At least 105 homes were destroyed following gunfights between 2015 and March 2018 in southern Kashmir’s Pulwama district, India Spend reported. Over 114 homes were destroyed during military operations in 2020.
The presence of controversial laws such as the Armed Forces Special Powers Act (AFSPA) and other similar provisions has granted additional impunity to security forces, enabling them to operate without accountability for human rights abuses.
For Kakhmiris, the Armed Forces Special Powers Act is not only legislation—it is the silence after a raid, the knock at midnight, and the courtroom doors that remain shut.
This is what Mohammad Ashraf Mattoo, 62, has endured for 15 years, seeking justice for his teenage son, Tufail, killed by Indian forces in 2010 from a close range with a tear gas canister that struck his head from behind.
His cold-blooded-murder sparked protests that lasted several months resulting in over 100 Kashmiris, mostly youths, losing their lives as police were accused of using excessive force against protestors.
In 2012, the case was quietly shut, the file closed. Human rights groups, including Amnesty International, called on the authorities to reopen the investigation and bring the perpetrators to justice. But nothing moved. No names emerged. No arrests were made.

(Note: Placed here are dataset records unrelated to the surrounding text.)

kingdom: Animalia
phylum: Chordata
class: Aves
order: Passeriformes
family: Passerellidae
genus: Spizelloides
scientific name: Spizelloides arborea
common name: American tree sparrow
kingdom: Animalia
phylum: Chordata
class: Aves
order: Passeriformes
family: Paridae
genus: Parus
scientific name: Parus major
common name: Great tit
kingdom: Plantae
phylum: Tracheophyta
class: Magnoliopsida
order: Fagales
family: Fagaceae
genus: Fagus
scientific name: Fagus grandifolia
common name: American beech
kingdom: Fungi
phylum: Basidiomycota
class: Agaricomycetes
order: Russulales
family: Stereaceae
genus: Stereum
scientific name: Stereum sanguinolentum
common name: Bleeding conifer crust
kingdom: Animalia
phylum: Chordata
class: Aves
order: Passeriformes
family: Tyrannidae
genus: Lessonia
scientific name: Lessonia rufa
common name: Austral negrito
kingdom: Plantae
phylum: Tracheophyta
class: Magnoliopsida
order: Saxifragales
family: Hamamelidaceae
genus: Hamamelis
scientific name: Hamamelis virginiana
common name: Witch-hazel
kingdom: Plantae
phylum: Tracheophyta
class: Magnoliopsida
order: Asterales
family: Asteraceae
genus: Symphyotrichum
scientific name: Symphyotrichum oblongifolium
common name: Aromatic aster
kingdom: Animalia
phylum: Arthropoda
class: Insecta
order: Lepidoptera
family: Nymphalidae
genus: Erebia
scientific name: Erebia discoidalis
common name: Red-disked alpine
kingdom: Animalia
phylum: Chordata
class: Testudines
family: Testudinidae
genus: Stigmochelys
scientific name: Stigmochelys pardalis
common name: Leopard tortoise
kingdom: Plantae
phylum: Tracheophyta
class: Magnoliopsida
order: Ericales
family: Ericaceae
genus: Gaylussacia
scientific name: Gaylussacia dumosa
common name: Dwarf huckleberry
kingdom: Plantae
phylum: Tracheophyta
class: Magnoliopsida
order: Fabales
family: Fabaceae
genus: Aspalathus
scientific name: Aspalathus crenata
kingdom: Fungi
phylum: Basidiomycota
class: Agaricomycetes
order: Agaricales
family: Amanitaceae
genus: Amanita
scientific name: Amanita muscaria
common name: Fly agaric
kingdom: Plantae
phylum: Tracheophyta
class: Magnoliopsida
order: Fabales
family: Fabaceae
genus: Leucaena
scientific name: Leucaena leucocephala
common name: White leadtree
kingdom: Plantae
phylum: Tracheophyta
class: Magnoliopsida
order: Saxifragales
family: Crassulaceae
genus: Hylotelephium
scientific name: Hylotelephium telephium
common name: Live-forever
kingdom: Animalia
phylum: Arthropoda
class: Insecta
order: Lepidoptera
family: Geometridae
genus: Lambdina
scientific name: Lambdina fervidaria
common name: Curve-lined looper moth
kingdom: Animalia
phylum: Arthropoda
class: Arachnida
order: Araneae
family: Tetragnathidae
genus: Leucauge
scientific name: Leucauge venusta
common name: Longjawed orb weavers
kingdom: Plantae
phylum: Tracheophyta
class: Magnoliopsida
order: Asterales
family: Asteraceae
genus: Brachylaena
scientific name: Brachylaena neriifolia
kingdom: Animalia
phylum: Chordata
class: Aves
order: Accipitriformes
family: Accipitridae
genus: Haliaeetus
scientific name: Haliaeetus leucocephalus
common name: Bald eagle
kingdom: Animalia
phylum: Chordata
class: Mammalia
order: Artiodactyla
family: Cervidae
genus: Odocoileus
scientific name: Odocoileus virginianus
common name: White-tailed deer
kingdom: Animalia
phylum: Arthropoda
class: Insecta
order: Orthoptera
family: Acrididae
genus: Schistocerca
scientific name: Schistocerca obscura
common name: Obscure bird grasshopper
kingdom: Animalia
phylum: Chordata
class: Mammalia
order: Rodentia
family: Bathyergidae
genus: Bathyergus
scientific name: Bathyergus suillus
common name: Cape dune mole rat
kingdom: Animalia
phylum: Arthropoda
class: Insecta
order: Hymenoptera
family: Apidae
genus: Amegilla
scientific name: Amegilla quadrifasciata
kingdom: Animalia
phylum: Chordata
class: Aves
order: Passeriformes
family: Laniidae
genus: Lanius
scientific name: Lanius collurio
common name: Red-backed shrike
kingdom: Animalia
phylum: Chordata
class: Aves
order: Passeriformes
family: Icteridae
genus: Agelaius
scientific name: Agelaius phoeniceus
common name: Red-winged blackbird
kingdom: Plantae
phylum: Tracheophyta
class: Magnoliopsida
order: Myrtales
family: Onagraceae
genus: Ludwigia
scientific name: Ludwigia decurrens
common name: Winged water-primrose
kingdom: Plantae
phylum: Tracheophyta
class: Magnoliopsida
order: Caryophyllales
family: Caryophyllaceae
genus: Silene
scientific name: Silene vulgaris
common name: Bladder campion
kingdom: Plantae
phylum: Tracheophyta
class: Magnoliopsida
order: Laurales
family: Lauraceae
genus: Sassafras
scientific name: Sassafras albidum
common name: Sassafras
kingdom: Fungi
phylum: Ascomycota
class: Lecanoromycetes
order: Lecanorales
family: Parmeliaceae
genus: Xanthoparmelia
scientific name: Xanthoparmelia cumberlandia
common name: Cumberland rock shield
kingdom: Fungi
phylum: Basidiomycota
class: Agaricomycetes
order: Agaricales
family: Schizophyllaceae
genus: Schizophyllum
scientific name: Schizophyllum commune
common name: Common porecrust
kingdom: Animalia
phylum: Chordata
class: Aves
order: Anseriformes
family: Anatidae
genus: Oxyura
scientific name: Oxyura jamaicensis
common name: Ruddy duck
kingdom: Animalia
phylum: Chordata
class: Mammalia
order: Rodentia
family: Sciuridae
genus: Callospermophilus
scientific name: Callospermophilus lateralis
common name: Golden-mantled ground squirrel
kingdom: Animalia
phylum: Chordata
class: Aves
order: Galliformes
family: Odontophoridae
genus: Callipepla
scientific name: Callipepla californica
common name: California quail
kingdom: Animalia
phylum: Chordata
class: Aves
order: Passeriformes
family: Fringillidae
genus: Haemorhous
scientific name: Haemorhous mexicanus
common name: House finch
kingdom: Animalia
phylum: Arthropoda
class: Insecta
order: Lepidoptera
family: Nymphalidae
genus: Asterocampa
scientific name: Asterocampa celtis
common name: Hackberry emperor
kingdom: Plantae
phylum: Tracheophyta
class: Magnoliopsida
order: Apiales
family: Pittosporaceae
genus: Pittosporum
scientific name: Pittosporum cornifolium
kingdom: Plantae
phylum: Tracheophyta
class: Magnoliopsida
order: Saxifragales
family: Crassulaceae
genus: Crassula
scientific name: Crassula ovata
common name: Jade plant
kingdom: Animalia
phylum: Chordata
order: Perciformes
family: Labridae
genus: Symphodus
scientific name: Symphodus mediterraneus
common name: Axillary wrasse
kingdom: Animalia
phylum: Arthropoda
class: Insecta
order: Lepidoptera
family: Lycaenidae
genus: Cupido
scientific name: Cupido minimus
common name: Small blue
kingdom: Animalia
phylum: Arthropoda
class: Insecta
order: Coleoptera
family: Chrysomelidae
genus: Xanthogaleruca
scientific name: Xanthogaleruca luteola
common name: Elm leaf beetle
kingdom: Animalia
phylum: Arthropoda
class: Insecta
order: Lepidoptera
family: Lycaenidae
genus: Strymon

Fifteen years down the line, aging lines have manifested deep into his face. Like so many bereaved parents before him, he gathers his resolve: “I tell you, I am not losing heart. My son is alive in the hearts of his friends, his well-wishers. I take my strength from them.”
Mattoo’s story is not an exception—it is the rule in Kashmir. His pursuit of justice for his son, echoes the anguish of thousands whose lives have been shattered by state violence, legal impunity, and institutional silence.
From border villages razed by artillery to courtrooms where killers remain “untraceable,” Kashmiris navigate a landscape where the violence is both physical and bureaucratic, relentless and routine. In a place where memory itself becomes resistance, Mattoo’s refusal to surrender speaks to a collective struggle: not just to survive, but to be heard in a system built to erase them.